B.A. : Il y a une sensibilité très forte dans la société sur ce sujet, chez les consommateurs, mais également chez les importateurs et les entreprises, qui savent s’adapter et accompagner le développement de filières locales durables.
Avec la SNDI, nous avons mis en place les outils. Ce qui est nouveau, c’est le croisement des données satellitaires et douanières, grâce à une disposition que j’ai introduit dans le projet de loi climat et résilience. Cette mesure nous permet de bénéficier aujourd’hui de séries douanières anonymisées et d’embarquer les importateurs et les entreprises dans des démarches vertueuses. Quand les données montreront que les importations sont liées à de la déforestation, nous pourrons prévenir les importateurs grâce à un mécanisme d’alerte, qui constitue la première marche du dispositif.

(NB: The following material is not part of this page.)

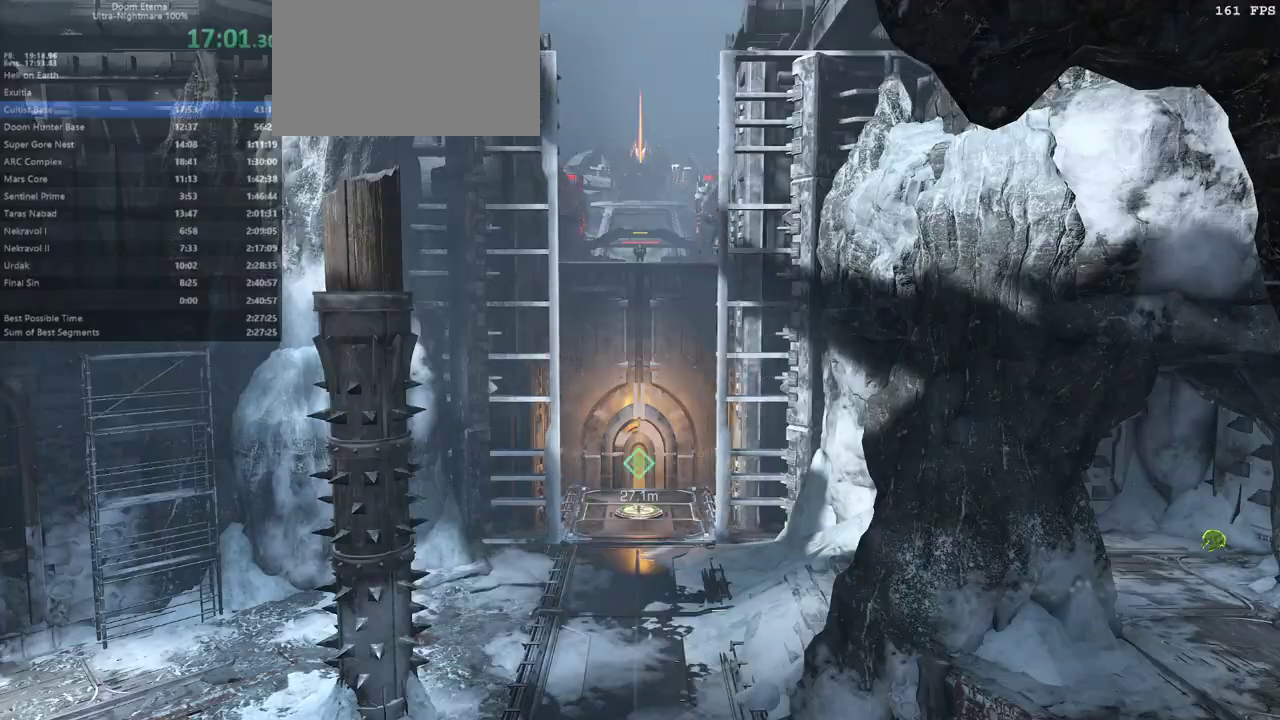
{"keys": ["fw"], "mouse": [], "events": [[367, "fw", "down"]]}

Nous avons également besoin de mesures plus fortes au niveau européen. Nous travaillons donc actuellement pour renforcer des coalitions avec les États membres les plus moteurs. J’assure notamment la présidence du partenariat d’Amsterdam, qui doit nous permettre de mieux coopérer avec le secteur privé. Nous souhaitons obtenir une législation communautaire la plus ambitieuse et la plus solide possible que nous sommes impatients de négocier pendant la présidence française.